→ **Exercise task**
Locate each line of the listing that contains the string "then", matching case exactly, and copy those lines in full.

- - - -

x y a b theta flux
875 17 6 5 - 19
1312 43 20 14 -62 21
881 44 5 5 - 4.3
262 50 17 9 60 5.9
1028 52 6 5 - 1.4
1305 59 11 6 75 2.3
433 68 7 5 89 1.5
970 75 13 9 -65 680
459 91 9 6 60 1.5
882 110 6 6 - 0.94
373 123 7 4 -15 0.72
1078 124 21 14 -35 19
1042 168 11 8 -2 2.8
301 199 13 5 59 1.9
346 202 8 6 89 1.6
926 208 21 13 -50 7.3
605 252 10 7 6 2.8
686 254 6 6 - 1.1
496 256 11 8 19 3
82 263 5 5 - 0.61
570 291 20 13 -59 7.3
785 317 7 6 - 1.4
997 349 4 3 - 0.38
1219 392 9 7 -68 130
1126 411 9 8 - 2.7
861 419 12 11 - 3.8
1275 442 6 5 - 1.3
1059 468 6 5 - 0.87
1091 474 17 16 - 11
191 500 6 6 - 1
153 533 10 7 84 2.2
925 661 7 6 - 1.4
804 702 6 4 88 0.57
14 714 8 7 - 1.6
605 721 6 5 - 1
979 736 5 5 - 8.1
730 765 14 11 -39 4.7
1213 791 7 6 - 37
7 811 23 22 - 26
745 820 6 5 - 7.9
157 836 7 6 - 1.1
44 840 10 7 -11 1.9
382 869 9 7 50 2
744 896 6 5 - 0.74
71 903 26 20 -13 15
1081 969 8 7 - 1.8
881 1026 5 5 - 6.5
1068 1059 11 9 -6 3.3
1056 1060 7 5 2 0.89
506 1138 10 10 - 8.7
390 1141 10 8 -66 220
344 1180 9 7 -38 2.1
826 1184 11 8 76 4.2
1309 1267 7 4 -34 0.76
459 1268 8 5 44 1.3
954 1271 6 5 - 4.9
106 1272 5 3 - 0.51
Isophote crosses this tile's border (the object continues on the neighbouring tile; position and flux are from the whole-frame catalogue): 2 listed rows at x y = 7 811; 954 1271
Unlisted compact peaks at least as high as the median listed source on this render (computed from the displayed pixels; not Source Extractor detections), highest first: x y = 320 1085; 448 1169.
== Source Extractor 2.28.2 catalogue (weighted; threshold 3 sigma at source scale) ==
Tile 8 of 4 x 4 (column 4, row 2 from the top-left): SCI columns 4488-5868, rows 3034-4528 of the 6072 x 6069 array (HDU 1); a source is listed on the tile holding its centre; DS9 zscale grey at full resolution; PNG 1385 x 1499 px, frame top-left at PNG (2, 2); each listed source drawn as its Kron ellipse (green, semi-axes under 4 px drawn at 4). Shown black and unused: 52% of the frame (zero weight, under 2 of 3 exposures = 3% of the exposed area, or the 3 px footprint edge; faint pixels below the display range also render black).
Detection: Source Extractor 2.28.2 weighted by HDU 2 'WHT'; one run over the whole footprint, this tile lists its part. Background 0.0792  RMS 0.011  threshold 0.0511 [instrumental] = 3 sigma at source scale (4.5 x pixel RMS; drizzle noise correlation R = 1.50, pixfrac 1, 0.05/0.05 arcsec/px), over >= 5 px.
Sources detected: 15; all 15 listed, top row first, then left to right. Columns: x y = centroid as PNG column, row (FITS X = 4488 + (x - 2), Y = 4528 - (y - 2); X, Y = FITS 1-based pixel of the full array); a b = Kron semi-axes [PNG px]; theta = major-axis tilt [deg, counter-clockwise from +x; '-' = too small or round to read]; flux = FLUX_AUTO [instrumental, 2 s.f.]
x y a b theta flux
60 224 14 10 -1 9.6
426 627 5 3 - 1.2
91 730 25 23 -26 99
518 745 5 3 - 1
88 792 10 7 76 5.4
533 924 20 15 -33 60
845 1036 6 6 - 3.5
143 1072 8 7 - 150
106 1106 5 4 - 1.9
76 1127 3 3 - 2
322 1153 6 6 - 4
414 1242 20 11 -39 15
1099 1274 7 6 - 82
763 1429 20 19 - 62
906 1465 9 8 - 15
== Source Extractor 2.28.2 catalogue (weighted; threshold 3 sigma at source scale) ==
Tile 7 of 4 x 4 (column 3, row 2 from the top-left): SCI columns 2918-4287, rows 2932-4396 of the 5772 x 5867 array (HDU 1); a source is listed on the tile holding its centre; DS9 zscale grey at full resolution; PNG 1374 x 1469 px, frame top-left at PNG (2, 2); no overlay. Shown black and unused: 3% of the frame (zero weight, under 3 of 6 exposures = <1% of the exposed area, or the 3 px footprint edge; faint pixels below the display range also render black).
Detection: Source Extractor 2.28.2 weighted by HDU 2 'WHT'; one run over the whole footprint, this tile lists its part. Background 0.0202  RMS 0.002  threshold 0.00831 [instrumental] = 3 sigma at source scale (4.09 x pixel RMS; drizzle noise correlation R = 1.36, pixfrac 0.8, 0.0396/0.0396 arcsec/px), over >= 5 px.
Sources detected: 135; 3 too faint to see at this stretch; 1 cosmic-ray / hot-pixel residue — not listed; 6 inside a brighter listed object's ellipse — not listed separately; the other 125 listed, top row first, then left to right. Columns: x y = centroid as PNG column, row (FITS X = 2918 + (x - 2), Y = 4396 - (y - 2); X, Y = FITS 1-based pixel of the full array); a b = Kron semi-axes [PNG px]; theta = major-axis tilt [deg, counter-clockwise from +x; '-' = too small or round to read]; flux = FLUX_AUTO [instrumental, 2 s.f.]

- - - -

→ **Expected answer**
Sources detected: 15; all 15 listed, top row first, then left to right. Columns: x y = centroid as PNG column, row (FITS X = 4488 + (x - 2), Y = 4528 - (y - 2); X, Y = FITS 1-based pixel of the full array); a b = Kron semi-axes [PNG px]; theta = major-axis tilt [deg, counter-clockwise from +x; '-' = too small or round to read]; flux = FLUX_AUTO [instrumental, 2 s.f.]
Sources detected: 135; 3 too faint to see at this stretch; 1 cosmic-ray / hot-pixel residue — not listed; 6 inside a brighter listed object's ellipse — not listed separately; the other 125 listed, top row first, then left to right. Columns: x y = centroid as PNG column, row (FITS X = 2918 + (x - 2), Y = 4396 - (y - 2); X, Y = FITS 1-based pixel of the full array); a b = Kron semi-axes [PNG px]; theta = major-axis tilt [deg, counter-clockwise from +x; '-' = too small or round to read]; flux = FLUX_AUTO [instrumental, 2 s.f.]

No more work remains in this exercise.